■ **DATA EXTRACT**:
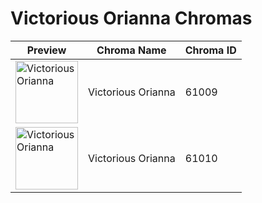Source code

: # Victorious Orianna Chromas

| Preview | Chroma Name | Chroma ID |
|---|---|---|
| <img src='https://raw.communitydragon.org/latest/plugins/rcp-be-lol-game-data/global/default/v1/champion-chroma-images/61/61009.png' alt='Victorious Orianna' width='100'> | Victorious Orianna | 61009 |
| <img src='https://raw.communitydragon.org/latest/plugins/rcp-be-lol-game-data/global/default/v1/champion-chroma-images/61/61010.png' alt='Victorious Orianna' width='100'> | Victorious Orianna | 61010 |
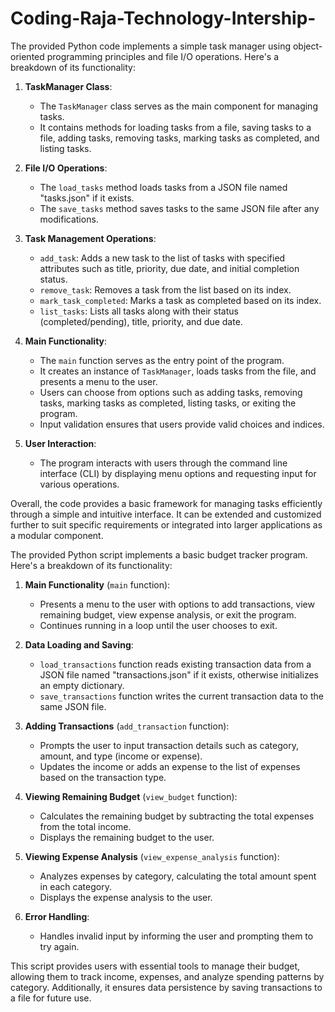 # Coding-Raja-Technology-Intership-
The provided Python code implements a simple task manager using object-oriented programming principles and file I/O operations. Here's a breakdown of its functionality:

1. **TaskManager Class**:
   - The `TaskManager` class serves as the main component for managing tasks.
   - It contains methods for loading tasks from a file, saving tasks to a file, adding tasks, removing tasks, marking tasks as completed, and listing tasks.

2. **File I/O Operations**:
   - The `load_tasks` method loads tasks from a JSON file named "tasks.json" if it exists.
   - The `save_tasks` method saves tasks to the same JSON file after any modifications.

3. **Task Management Operations**:
   - `add_task`: Adds a new task to the list of tasks with specified attributes such as title, priority, due date, and initial completion status.
   - `remove_task`: Removes a task from the list based on its index.
   - `mark_task_completed`: Marks a task as completed based on its index.
   - `list_tasks`: Lists all tasks along with their status (completed/pending), title, priority, and due date.

4. **Main Functionality**:
   - The `main` function serves as the entry point of the program.
   - It creates an instance of `TaskManager`, loads tasks from the file, and presents a menu to the user.
   - Users can choose from options such as adding tasks, removing tasks, marking tasks as completed, listing tasks, or exiting the program.
   - Input validation ensures that users provide valid choices and indices.

5. **User Interaction**:
   - The program interacts with users through the command line interface (CLI) by displaying menu options and requesting input for various operations.

Overall, the code provides a basic framework for managing tasks efficiently through a simple and intuitive interface. It can be extended and customized further to suit specific requirements or integrated into larger applications as a modular component.





The provided Python script implements a basic budget tracker program. Here's a breakdown of its functionality:

1. **Main Functionality** (`main` function):
   - Presents a menu to the user with options to add transactions, view remaining budget, view expense analysis, or exit the program.
   - Continues running in a loop until the user chooses to exit.

2. **Data Loading and Saving**:
   - `load_transactions` function reads existing transaction data from a JSON file named "transactions.json" if it exists, otherwise initializes an empty dictionary.
   - `save_transactions` function writes the current transaction data to the same JSON file.

3. **Adding Transactions** (`add_transaction` function):
   - Prompts the user to input transaction details such as category, amount, and type (income or expense).
   - Updates the income or adds an expense to the list of expenses based on the transaction type.

4. **Viewing Remaining Budget** (`view_budget` function):
   - Calculates the remaining budget by subtracting the total expenses from the total income.
   - Displays the remaining budget to the user.

5. **Viewing Expense Analysis** (`view_expense_analysis` function):
   - Analyzes expenses by category, calculating the total amount spent in each category.
   - Displays the expense analysis to the user.

6. **Error Handling**:
   - Handles invalid input by informing the user and prompting them to try again.

This script provides users with essential tools to manage their budget, allowing them to track income, expenses, and analyze spending patterns by category. Additionally, it ensures data persistence by saving transactions to a file for future use.
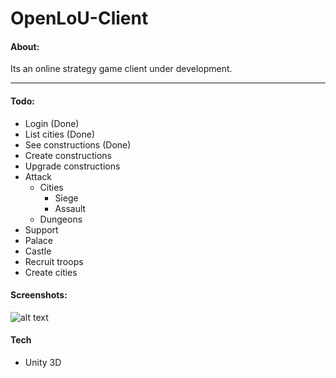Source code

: # OpenLoU-Client
#### About:
Its an online strategy game client under development.

---

#### Todo:

- Login (Done)
- List cities (Done)
- See constructions (Done)
- Create constructions
- Upgrade constructions
- Attack
    - Cities
        - Siege
        - Assault
    - Dungeons
- Support
- Palace
- Castle
- Recruit troops
- Create cities



#### Screenshots:
![alt text](https://i.imgur.com/PSJiDv8.png "Game screenshot")

#### Tech
- Unity 3D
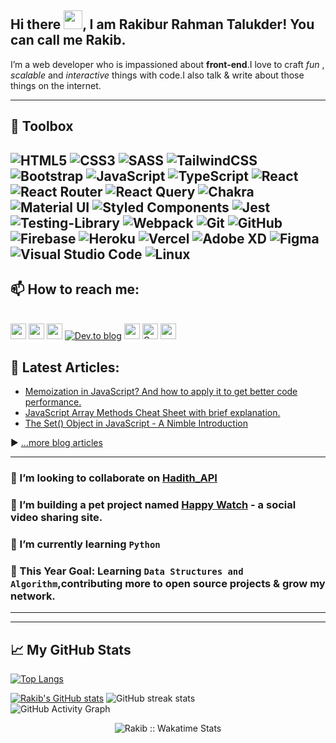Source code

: 
<!--
**RakibRahman/RakibRahman** is a ✨ _special_ ✨ repository because its `README.md` (this file) appears on your GitHub profile.

Here are some ideas to get you started:

- 🔭 I’m currently working on ...
- 🌱 I’m currently learning ...
- 👯 I’m looking to collaborate on ...
- 🤔 I’m looking for help with ...
- 💬 Ask me about ...
- 📫 How to reach me: ...
- 😄 Pronouns: ...
- ⚡ Fun fact: ...
-->
## Hi there <img src="https://raw.githubusercontent.com/MartinHeinz/MartinHeinz/master/wave.gif" width="30px">, I am Rakibur Rahman Talukder! You can call me Rakib. 

<!-- ![](https://readme-typing-svg.herokuapp.com?font=Montserrat&color=49D3DF&lines=I'm+a+Frontend+Developer;...Blogger;...Problem+Solver) -->


<p>I’m a web developer who is impassioned about <strong>front-end</strong>.I love to craft <em>fun</em>  , <em>scalable</em> and <em>interactive</em> things with code.I also talk & write about those things on the internet.</p>



---

## 🧰 Toolbox
<img alt="HTML5" src="https://img.shields.io/badge/html5-%23E34F26.svg?style=for-the-badge&logo=html5&logoColor=white"/> <img alt="CSS3" src="https://img.shields.io/badge/css3-%231572B6.svg?style=for-the-badge&logo=css3&logoColor=white"/> <img alt="SASS" src="https://img.shields.io/badge/SASS-hotpink.svg?style=for-the-badge&logo=SASS&logoColor=white"/> <img alt="TailwindCSS" src="https://img.shields.io/badge/tailwindcss-%2338B2AC.svg?style=for-the-badge&logo=tailwind-css&logoColor=white"/> <img alt="Bootstrap" src="https://img.shields.io/badge/bootstrap-%23563D7C.svg?style=for-the-badge&logo=bootstrap&logoColor=white"/> <img alt="JavaScript" src="https://img.shields.io/badge/javascript-%23323330.svg?style=for-the-badge&logo=javascript&logoColor=%23F7DF1E"/> ![TypeScript](https://img.shields.io/badge/typescript-%23007ACC.svg?style=for-the-badge&logo=typescript&logoColor=white) <img alt="React" src="https://img.shields.io/badge/react-%2320232a.svg?style=for-the-badge&logo=react&logoColor=%2361DAFB"/> ![React Router](https://img.shields.io/badge/React_Router-CA4245?style=for-the-badge&logo=react-router&logoColor=white) ![React Query](https://img.shields.io/badge/-React%20Query-FF4154?style=for-the-badge&logo=react%20query&logoColor=white) ![Chakra](https://img.shields.io/badge/chakra-%234ED1C5.svg?style=for-the-badge&logo=chakraui&logoColor=white) ![Material UI](https://img.shields.io/badge/materialui-%230081CB.svg?style=for-the-badge&logo=material-ui&logoColor=white)  ![Styled Components](https://img.shields.io/badge/styled--components-DB7093?style=for-the-badge&logo=styled-components&logoColor=white) ![Jest](https://img.shields.io/badge/-jest-%23C21325?style=for-the-badge&logo=jest&logoColor=white) ![Testing-Library](https://img.shields.io/badge/-TestingLibrary-%23E33332?style=for-the-badge&logo=testing-library&logoColor=white) <img alt="Webpack" src="https://img.shields.io/badge/webpack-%238DD6F9.svg?style=for-the-badge&logo=webpack&logoColor=black" /> <img alt="Git" src="https://img.shields.io/badge/git-%23F05033.svg?style=for-the-badge&logo=git&logoColor=white"/> <img alt="GitHub" src="https://img.shields.io/badge/github-%23121011.svg?style=for-the-badge&logo=github&logoColor=white"/> ![Firebase](https://img.shields.io/badge/firebase-%23039BE5.svg?style=for-the-badge&logo=firebase) <img alt="Heroku" src="https://img.shields.io/badge/heroku-%23430098.svg?style=for-the-badge&logo=heroku&logoColor=white"/> <img alt="Vercel" src="https://img.shields.io/badge/vercel-%23000000.svg?style=for-the-badge&logo=vercel&logoColor=white"/> <img alt="Adobe XD" src="https://img.shields.io/badge/adobexd-%23FF26BE.svg?style=for-the-badge&logo=adobexd&logoColor=white"/> <img alt="Figma" src="https://img.shields.io/badge/figma-%23F24E1E.svg?style=for-the-badge&logo=figma&logoColor=white"/> <img alt="Visual Studio Code" src="https://img.shields.io/badge/VisualStudioCode-0078d7.svg?style=for-the-badge&logo=visual-studio-code&logoColor=white"/> <img alt="Linux" src="https://img.shields.io/badge/Linux-FCC624?style=for-the-badge&logo=linux&logoColor=black">
---

## 📫 How to reach me:
</br>
<a href="https://www.facebook.com/rakib.rahman2012/"><img src="https://img.shields.io/badge/facebook-%230067B5.svg?&style=for-the-badge&logo=facebook&logoColor=white" height=25></a>
<a href="https://www.linkedin.com/in/md-rakibur-rahman-talukder-04666519a/"><img src="https://img.shields.io/badge/linkedin-%230077B5.svg?&style=for-the-badge&logo=linkedin&logoColor=white" height=25></a>
<a href="https://twitter.com/RakibRahman06"><img src="https://img.shields.io/twitter/url?logo=ra&logoColor=green&style=social&url=https%3A%2F%2Ftwitter.com%2FRakibRahman06" height=25></a>
<a href="https://dev.to/rakibrahman"><img alt="Dev.to blog" src="https://img.shields.io/badge/dev.to-0A0A0A?style=for-the-badge&logo=dev.to&logoColor=white" ></a>
<a href="https://t.me/rakibrahman6"><img src="https://img.shields.io/badge/telegram-%230075A5.svg?&style=for-the-badge&logo=telegram&logoColor=white" height=25></a>
<a href="mailto:md.rr.talukder@gmail.com"><img alt="Gmail" src="https://img.shields.io/badge/Gmail-D14836?style=for-the-badge&logo=gmail&logoColor=white" height=25 /></a>
<a href="https://www.codewars.com/users/RakibRahman"><img src="https://www.codewars.com/users/RakibRahman/badges/large" height=25></a>

## 📘 Latest Articles:
<!-- 
- [JavaScript Array Methods Cheat Sheet with brief explanation](https://dev.to/rakibrahman/javascript-array-methods-cheat-sheet-with-brief-explanation-2km1)
- [The Set() Object in JavaScript - A Nimble Introduction](https://dev.to/rakibrahman/the-set-object-in-javascript-a-nimble-introduction-1dm1) -->
<!-- BLOG-POST-LIST:START -->
- [Memoization in JavaScript? And how to apply it to get better code performance.](https://dev.to/rakibrahman/memoization-in-javascript-and-how-to-apply-it-to-get-better-code-performance-5d8k)
- [JavaScript Array Methods Cheat Sheet with brief explanation.](https://dev.to/rakibrahman/javascript-array-methods-cheat-sheet-with-brief-explanation-2km1)
- [The Set&lpar;&rpar; Object in JavaScript - A Nimble Introduction](https://dev.to/rakibrahman/the-set-object-in-javascript-a-nimble-introduction-1dm1)
<!-- BLOG-POST-LIST:END -->


▶ [...more blog articles](https://dev.to/rakibrahman)

---

### 👯 I’m looking to collaborate on [Hadith_API](https://github.com/RakibRahman/hadith-api)
### 🔭 I’m building a pet project named [Happy Watch](https://github.com/RakibRahman/happy-watch) - a social video sharing site.
### 🌱 I’m currently learning `Python`
###  🥅 This Year Goal: Learning `Data Structures and Algorithm`,contributing more to open source projects & grow my network.
---

---

## &#x1f4c8; My GitHub Stats

[![Top Langs](https://github-readme-stats.vercel.app/api/top-langs/?username=RakibRahman&hide=java,html,css&theme=cobalt)](https://github.com/anuraghazra/github-readme-stats)

[![Rakib's GitHub stats](https://github-readme-stats.vercel.app/api?username=RakibRahman&theme=cobalt)](https://github.com/anuraghazra/github-readme-stats)
![GitHub streak stats](https://github-readme-streak-stats.herokuapp.com/?user=RakibRahman)  
![GitHub Activity Graph](https://activity-graph.herokuapp.com/graph?username=RakibRahman)
<!-- [![willianrod's wakatime stats](https://github-readme-stats.vercel.app/api/wakatime?username=@RakibRahman)](https://github.com/anuraghazra/github-readme-stats) -->
<p align="center"><img align="center" src="https://github-readme-stats.vercel.app/api/wakatime?username=RakibRahman&custom_title=Wakatime&theme=dark&layout=compact&langs_count=5" alt="Rakib :: Wakatime Stats" /></p>

<!-- ![Visitor Count](https://profile-counter.glitch.me/{RakibRahman}/count.svg) -->

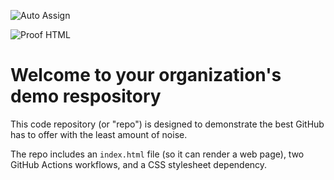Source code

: ![Auto Assign](https://github.com/BugPakuPaku/demo-repository/actions/workflows/auto-assign.yml/badge.svg)

![Proof HTML](https://github.com/BugPakuPaku/demo-repository/actions/workflows/proof-html.yml/badge.svg)

# Welcome to your organization's demo respository
This code repository (or "repo") is designed to demonstrate the best GitHub has to offer with the least amount of noise.

The repo includes an `index.html` file (so it can render a web page), two GitHub Actions workflows, and a CSS stylesheet dependency.
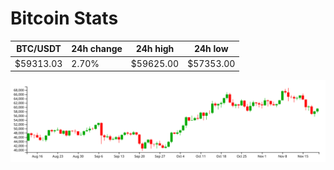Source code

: # Bitcoin Stats

BTC/USDT|24h change|24h high|24h low|
|---|---|---|---|
|$59313.03|2.70%|$59625.00|$57353.00|

<img src="./chart.svg">
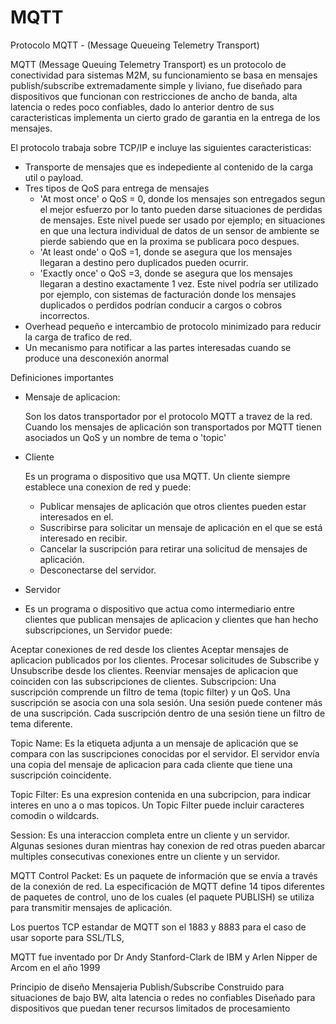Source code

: # MQTT

Protocolo MQTT - (Message Queueing Telemetry Transport)

MQTT (Message Queuing Telemetry Transport) es un protocolo de conectividad para sistemas M2M, su funcionamiento se basa en mensajes publish/subscribe extremadamente simple y liviano, fue diseñado para dispositivos que funcionan con restricciones de ancho de banda, alta latencia o redes poco confiables, dado lo anterior dentro de sus caracteristicas implementa un cierto grado de garantia en la entrega de los mensajes.

El protocolo trabaja sobre TCP/IP e incluye las siguientes caracteristicas:

- Transporte de mensajes que es indepediente al contenido de la carga util o payload.
- Tres tipos de QoS para entrega de mensajes
  * 'At most once' o QoS = 0, donde los mensajes son entregados segun el mejor esfuerzo por lo tanto pueden darse situaciones de perdidas de mensajes. Este nivel puede ser usado por ejemplo; en situaciones en que una lectura individual de datos de un sensor de ambiente se pierde sabiendo que en la proxima se publicara poco despues.
  * 'At least onde' o QoS =1, donde se asegura que los mensajes llegaran a destino pero duplicados pueden ocurrir.
  * 'Exactly once' o QoS =3, donde se asegura que los mensajes llegaran a destino exactamente 1 vez. Este nivel podría ser utilizado por ejemplo, con sistemas de facturación donde los mensajes duplicados o perdidos podrían conducir a cargos o cobros incorrectos.
- Overhead pequeño e intercambio de protocolo minimizado para reducir la carga de trafico de red.
- Un mecanismo para notificar a las partes interesadas cuando se produce una desconexión anormal

Definiciones importantes

- Mensaje de aplicacion:

  Son los datos transportador por el protocolo MQTT a travez de la red. Cuando los mensajes de aplicación son transportados por MQTT tienen asociados un QoS y un nombre de tema o 'topic'

- Cliente

  Es un programa o dispositivo que usa MQTT. Un cliente siempre establece una conexion de red y puede:
  
   * Publicar mensajes de aplicación que otros clientes pueden estar interesados en el.
   * Suscribirse para solicitar un mensaje de aplicación en el que se está interesado en recibir.
   * Cancelar la suscripción para retirar una solicitud de mensajes de aplicación.
   * Desconectarse del servidor.
- Servidor
-  Es un programa o dispositivo que actua como intermediario entre clientes que publican mensajes de aplicacion y clientes que han hecho subscripciones, un Servidor puede:

Aceptar conexiones de red desde los clientes
Aceptar mensajes de aplicacion publicados por los clientes.
Procesar solicitudes de Subscribe y Unsubscribe desde los clientes.
Reenviar mensajes de aplicacion que coinciden con las subscripciones de clientes.
Subscripcion:
Una suscripción comprende un filtro de tema (topic filter) y un QoS. Una suscripción se asocia con una sola sesión. Una sesión puede contener más de una suscripción. Cada suscripción dentro de una sesión tiene un filtro de tema diferente.

Topic Name:
Es la etiqueta adjunta a un mensaje de aplicación que se compara con las suscripciones conocidas por el servidor. El servidor envía una copia del mensaje de aplicacion para cada cliente que tiene una suscripción coincidente.


Topic Filter:
Es una expresion contenida en una subcripcion, para indicar interes en uno a o mas topicos. Un Topic Filter puede incluir caracteres comodin o wildcards.

Session:
Es una interaccion completa entre un cliente y un servidor. Algunas sesiones duran mientras hay conexion de red otras pueden abarcar multiples consecutivas conexiones entre un cliente y un servidor.


MQTT Control Packet:
Es un paquete de información que se envía a través de la conexión de red. La especificación de MQTT define 14 tipos diferentes de paquetes de control, uno de los cuales (el paquete PUBLISH) se utiliza para transmitir mensajes de aplicación.


Los puertos TCP estandar de MQTT son el 1883 y 8883 para el caso de usar soporte para SSL/TLS,

MQTT fue inventado por Dr Andy Stanford-Clark de IBM y Arlen Nipper de Arcom en el año 1999


Principio de diseño
Mensajeria Publish/Subscribe
Construido para situaciones de bajo BW, alta latencia o redes no confiables
Diseñado para dispositivos que puedan tener recursos limitados de procesamiento
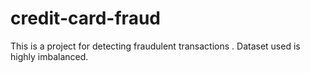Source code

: # credit-card-fraud
This is a project for detecting fraudulent transactions . Dataset used  is highly imbalanced.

■ **REQUIREMENT**: Transcribe the lines of the data character for character, beginning with the line that contains "Chroma ID |" and ending after the line that contains "Orianna | 61009 |".

■ **TASK SOLUTION**:
| Preview | Chroma Name | Chroma ID |
|---|---|---|
| <img src='https://raw.communitydragon.org/latest/plugins/rcp-be-lol-game-data/global/default/v1/champion-chroma-images/61/61009.png' alt='Victorious Orianna' width='100'> | Victorious Orianna | 61009 |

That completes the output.